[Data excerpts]
* * * *

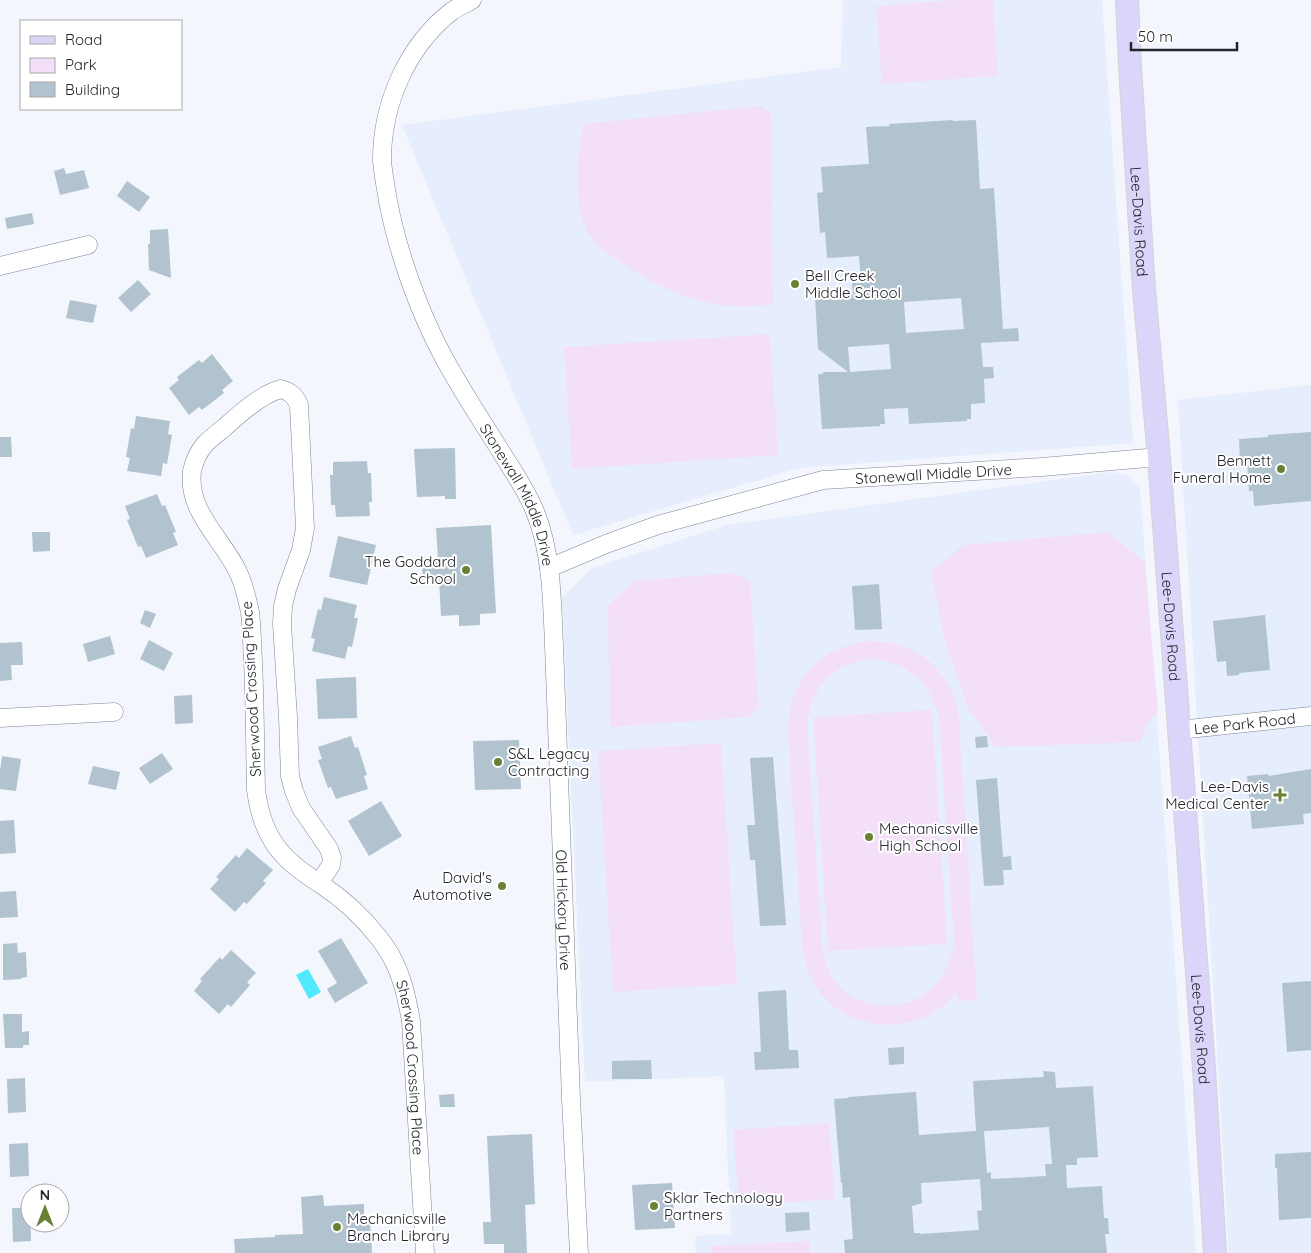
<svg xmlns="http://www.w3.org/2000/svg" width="1311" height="1253" font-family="Quicksand,sans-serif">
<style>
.built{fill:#e6edfc}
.green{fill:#f4dff8;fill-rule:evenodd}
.water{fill:#51e9fe}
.building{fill:#b1c3ce;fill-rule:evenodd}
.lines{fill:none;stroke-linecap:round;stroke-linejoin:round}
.minor-casing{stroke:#7c8494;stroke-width:19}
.major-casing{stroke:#d3d3d5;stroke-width:24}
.minor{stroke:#fff;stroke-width:18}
.major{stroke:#dcd5fa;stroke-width:22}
.poi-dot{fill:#6a8133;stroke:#fff;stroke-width:2}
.labels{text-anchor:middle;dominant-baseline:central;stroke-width:4;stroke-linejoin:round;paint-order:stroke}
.street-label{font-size:15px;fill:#22252b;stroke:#fff}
.poi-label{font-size:15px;fill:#22252b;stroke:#fff;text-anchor:start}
</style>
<rect width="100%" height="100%" fill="#f3f6fd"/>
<g class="built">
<path d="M843,0H1102L1133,443L799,468L573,535L402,125L841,67Z"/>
<path d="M1311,385V1253H1229L1178,400Z"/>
<path d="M1112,472L1127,475L1140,488L1196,1253H696L695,1236L731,1234L724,1076L585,1082L562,598L592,568L727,525Z"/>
</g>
<g class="green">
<path d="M956,0H993L998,76L882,84L876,6Z"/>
<path d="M761,106L771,113L773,304C716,313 672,296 625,265C612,257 597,247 588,233C572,203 577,156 583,124Z"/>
<path d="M770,334L778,455L572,469L564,347Z"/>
<path d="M1108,532L1145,563L1158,711L1144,728L1141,742L996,747L968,708L944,638L931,571L964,545Z"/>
<path d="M732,573L750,581L759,708L748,717L610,727L608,606L634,581Z"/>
<path d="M868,641C917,642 940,662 958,706L977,1000L958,1001L956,991C945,1008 926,1019 906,1023C852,1033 808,999 802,945L788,732C789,681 817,648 868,641ZM873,659C908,663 931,682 939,717L954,940C951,982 918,1011 876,1004C864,1002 853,998 844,991C833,981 827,968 823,955L807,724C812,684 834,663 873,659Z"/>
<path d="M932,710L947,944L828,951L813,717Z"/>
<path d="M721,743L737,984L613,992L598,751Z"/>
<path d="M829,1123L835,1199L739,1206L733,1130Z"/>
<path d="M809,1241L810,1253H711L710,1246Z"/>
</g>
<path class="water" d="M308,969L321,992L309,999L296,975Z"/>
<g class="building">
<path d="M953,120V121L976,120L980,189L994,188L1003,329L1018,328L1019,341L981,343L983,367H993L994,378L984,379L985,403L971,404V419H967V421L909,424L908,408L884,409L885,424H880V426L822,429L818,374H823V372H848L818,349L815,297L853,295L852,283H861L859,256L827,258L825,232L820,233L817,193L823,192L821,167L869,164L866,127L890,126L889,124ZM961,298L964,329L906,333L904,302ZM889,344L891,369L850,372L848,347Z"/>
<path d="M64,168L66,174L84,170L89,188L60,195L54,171Z"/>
<path d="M127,181L150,197L139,212L117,196Z"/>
<path d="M32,213L34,224L7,229L5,218Z"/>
<path d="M168,229L171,278L149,270L148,244H150V230Z"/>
<path d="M138,280L151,294L131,312L118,298Z"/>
<path d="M70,300L97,305L93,323L66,318Z"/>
<path d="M212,354L233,381L222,390L224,393L202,410L199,407L189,415L169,388L179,380L177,377L199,360L202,363Z"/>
<path d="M136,416L170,421L168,434L172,435L167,464L163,463L161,476L127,471L130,458L126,457L131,428L134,429Z"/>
<path d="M1311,432V501L1254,506L1253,491H1249L1247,462L1240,463L1239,439L1268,437V435Z"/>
<path d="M0,437H11L12,457H0Z"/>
<path d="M455,448L456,499H445V496L417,497L414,449Z"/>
<path d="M367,461L368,473H371L372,502H369L370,516L336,517L335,505H331L330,475H333V462Z"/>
<path d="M157,494L162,506L165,505L176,532L173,533L178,545L146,558L141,546L138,547L127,520L130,519L125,506Z"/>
<path d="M491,525L496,613L480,614V625L459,626V615L441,616L439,579L423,576L422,569L438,559L436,528Z"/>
<path d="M32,532H50V551L33,552Z"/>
<path d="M338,536L376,545L367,585L329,577Z"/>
<path d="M879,584L882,629L855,630L852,586Z"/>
<path d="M324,597L357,605L354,618H358L352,647L348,646L345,659L312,651L315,639L311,638L318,609L321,610Z"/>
<path d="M145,610L156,614L150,628L140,623Z"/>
<path d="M1265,615L1270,670L1239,673V675L1227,676L1226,661L1217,662L1213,621Z"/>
<path d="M110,636L115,654L88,662L83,644Z"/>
<path d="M149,640L173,653L164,671L140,659Z"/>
<path d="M22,642L23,665H11L12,680L0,681V643Z"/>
<path d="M356,677L357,718L318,719L316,679Z"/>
<path d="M192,695L193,723L175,724L174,696Z"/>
<path d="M351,736L355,748L358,747L367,775L364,776L368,789L336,799L331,787L328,788L318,760L322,759L318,747Z"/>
<path d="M987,736L988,747L976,748L975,737Z"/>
<path d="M519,740L521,789L475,790L473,741Z"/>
<path d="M162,753L173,769L150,784L139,768Z"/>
<path d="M2,756L21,759L16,791L0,789V771Z"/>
<path d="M773,757L786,925L760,926L755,860H750L747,825H755L750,758Z"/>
<path d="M93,766L120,772L116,790L88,784Z"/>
<path d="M1311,769V813L1303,814L1304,824L1252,829L1247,776L1268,774L1269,776Z"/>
<path d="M997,778L1003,857L1011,856L1012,870H1003L1004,885L984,886L976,780Z"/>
<path d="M381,801L402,836L369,856L348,821Z"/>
<path d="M14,820L16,853L0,854V821Z"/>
<path d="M247,848L273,870L263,881L266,883L247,904L244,902L235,912L210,889L219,879L216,877L236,855L239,858Z"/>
<path d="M16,891L18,917L0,918V892Z"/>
<path d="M341,938L368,983L335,1003L327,989L337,983L318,951Z"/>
<path d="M17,943L18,953L26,952L27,977L21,978V979L3,980V944Z"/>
<path d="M231,950L256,973L247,982L250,985L231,1007L228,1004L219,1014L194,991L202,981L200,979L220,957L222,960Z"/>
<path d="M1311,981V1050L1287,1052L1282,983Z"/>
<path d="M786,990L789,1050H798L799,1068L755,1070L754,1052H761L758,992Z"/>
<path d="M3,1014H22V1032L29,1031V1045H23V1048H5Z"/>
<path d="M904,1047V1064L889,1065L888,1048Z"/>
<path d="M651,1060L652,1079H612V1061Z"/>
<path d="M1043,1071L1055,1072L1056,1088L1093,1086L1098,1157L1077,1158V1165H1066L1067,1188L1102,1186L1104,1218H1108L1109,1234H1105L1107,1253H845L844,1240L853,1239L850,1197L843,1198L842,1183H841L834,1099L848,1098V1097L916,1092L919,1135L976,1131L973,1081L1044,1077ZM1049,1127L1052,1164H1045L1046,1176L991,1179V1172L987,1173L984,1131ZM980,1179L982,1210L977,1211L979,1230L920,1234V1233H914L912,1206L922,1203L921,1183Z"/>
<path d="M25,1078L26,1112L8,1113L7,1079Z"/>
<path d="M454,1094L455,1107H440L439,1095Z"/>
<path d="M532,1134L535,1204L525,1205L527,1253H504V1244H484L483,1222H491L487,1136Z"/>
<path d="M28,1143L29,1176L10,1177L9,1144Z"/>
<path d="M1311,1152V1218L1279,1220L1277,1168H1275V1154Z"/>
<path d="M672,1183L675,1228L635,1230L632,1185Z"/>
<path d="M323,1195L324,1206L364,1204V1219H370L372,1253H235L234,1239L275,1237V1235L303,1234L301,1197Z"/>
<path d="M12,1208H30L31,1241L13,1242Z"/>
<path d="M809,1212L810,1230L786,1232L785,1213Z"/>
</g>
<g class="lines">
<g class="minor-casing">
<g id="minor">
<path id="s1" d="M472,0C465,4 458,7 452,11C407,46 382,104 382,160C383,174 386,188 388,201C398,253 419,312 444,358C462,391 483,423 503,455C515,474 528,493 536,514C552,555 552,601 554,645L571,1099L579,1253"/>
<path d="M0,266L88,245"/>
<path d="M281,389C291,392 295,396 299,405L305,528L301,550L287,589L283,606L282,624L288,717L290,776L294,791L301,808L329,849L332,858L331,865L319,883C280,859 262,836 256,790C255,747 255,704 253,661C252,645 252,628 250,612C247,598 244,584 238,572C222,538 187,512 192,471C194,462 199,451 205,444C211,438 219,432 225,427C239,414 264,393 281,389Z"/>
<path id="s2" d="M549,568L606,544L658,525L823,480L1042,467L1159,457"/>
<path d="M0,718L114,712"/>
<path id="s3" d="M1179,730L1311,716"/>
<path id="s4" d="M319,883C342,898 362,916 379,938C383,943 387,949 390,954C402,975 407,998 411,1021L425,1253"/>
</g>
</g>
<g class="major-casing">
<g id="major">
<path id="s5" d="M1127,0L1130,66L1144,290L1159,457L1204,1069L1215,1253"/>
</g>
</g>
<use href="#minor" class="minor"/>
<use href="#major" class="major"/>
</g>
<g class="poi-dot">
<circle cx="795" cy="284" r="5"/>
<circle cx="1281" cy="469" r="5"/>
<circle cx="466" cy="570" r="5"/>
<circle cx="498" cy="762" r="5"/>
<path d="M1277.5 787.5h5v5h5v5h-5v5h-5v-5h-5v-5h5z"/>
<circle cx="869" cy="837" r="5"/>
<circle cx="502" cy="886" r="5"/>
<circle cx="654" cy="1206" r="5"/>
<circle cx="337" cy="1227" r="5"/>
</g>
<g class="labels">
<g class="street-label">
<text stroke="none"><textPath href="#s5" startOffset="222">Lee-Davis Road</textPath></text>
<text stroke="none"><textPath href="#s2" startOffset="399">Stonewall Middle Drive</textPath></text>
<text stroke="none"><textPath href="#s1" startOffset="558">Stonewall Middle Drive</textPath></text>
<text stroke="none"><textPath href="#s5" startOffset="628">Lee-Davis Road</textPath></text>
<text transform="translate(251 689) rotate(-93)">Sherwood Crossing Place</text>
<text stroke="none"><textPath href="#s3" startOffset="66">Lee Park Road</textPath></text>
<text stroke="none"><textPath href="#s1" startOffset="981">Old Hickory Drive</textPath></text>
<text stroke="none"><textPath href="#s5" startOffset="1032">Lee-Davis Road</textPath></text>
<text stroke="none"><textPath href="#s4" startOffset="218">Sherwood Crossing Place</textPath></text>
</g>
<g class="poi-label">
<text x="805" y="275">Bell Creek<tspan x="805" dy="17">Middle School</tspan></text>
<text x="1271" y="460" text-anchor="end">Bennett<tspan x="1271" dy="17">Funeral Home</tspan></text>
<text x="456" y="561" text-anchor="end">The Goddard<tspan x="456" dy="17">School</tspan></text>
<text x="508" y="753">S&amp;L Legacy<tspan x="508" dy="17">Contracting</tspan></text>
<text x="1269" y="786" text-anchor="end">Lee-Davis<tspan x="1269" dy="17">Medical Center</tspan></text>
<text x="879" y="828">Mechanicsville<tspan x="879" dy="17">High School</tspan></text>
<text x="492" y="877" text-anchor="end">David's<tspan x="492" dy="17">Automotive</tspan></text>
<text x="664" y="1197">Sklar Technology<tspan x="664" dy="17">Partners</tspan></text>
<text x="347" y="1218">Mechanicsville<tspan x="347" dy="17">Branch Library</tspan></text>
</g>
</g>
<rect x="20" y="20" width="162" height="90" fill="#ffffff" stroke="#a7a8aa"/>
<rect x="30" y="36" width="25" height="8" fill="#dcd5fa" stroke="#a7a8aa"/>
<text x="65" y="45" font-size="15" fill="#22252b">Road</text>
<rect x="30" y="58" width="25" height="15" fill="#f4dff8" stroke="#a7a8aa"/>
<text x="65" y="70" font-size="15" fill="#22252b">Park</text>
<rect x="30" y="82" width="25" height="15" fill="#b1c3ce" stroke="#a7a8aa"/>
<text x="65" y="95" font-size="15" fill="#22252b">Building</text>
<g transform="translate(45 1208)"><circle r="24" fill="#ffffff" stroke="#a7a8aa"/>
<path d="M0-4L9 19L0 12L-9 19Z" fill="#6a8133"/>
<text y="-8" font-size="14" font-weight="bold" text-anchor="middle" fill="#22252b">N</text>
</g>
<path d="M1131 42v8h106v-8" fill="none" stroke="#22252b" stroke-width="2.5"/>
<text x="1138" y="42" font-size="15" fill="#22252b" stroke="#ffffff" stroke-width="4" paint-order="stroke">50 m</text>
</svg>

* * * *

INSTRUCTIONS TO FOLLOW =>
A single number is the reply: the count of lines in the entries above that have the word "evenodd".

WRITTEN ANSWER =>
2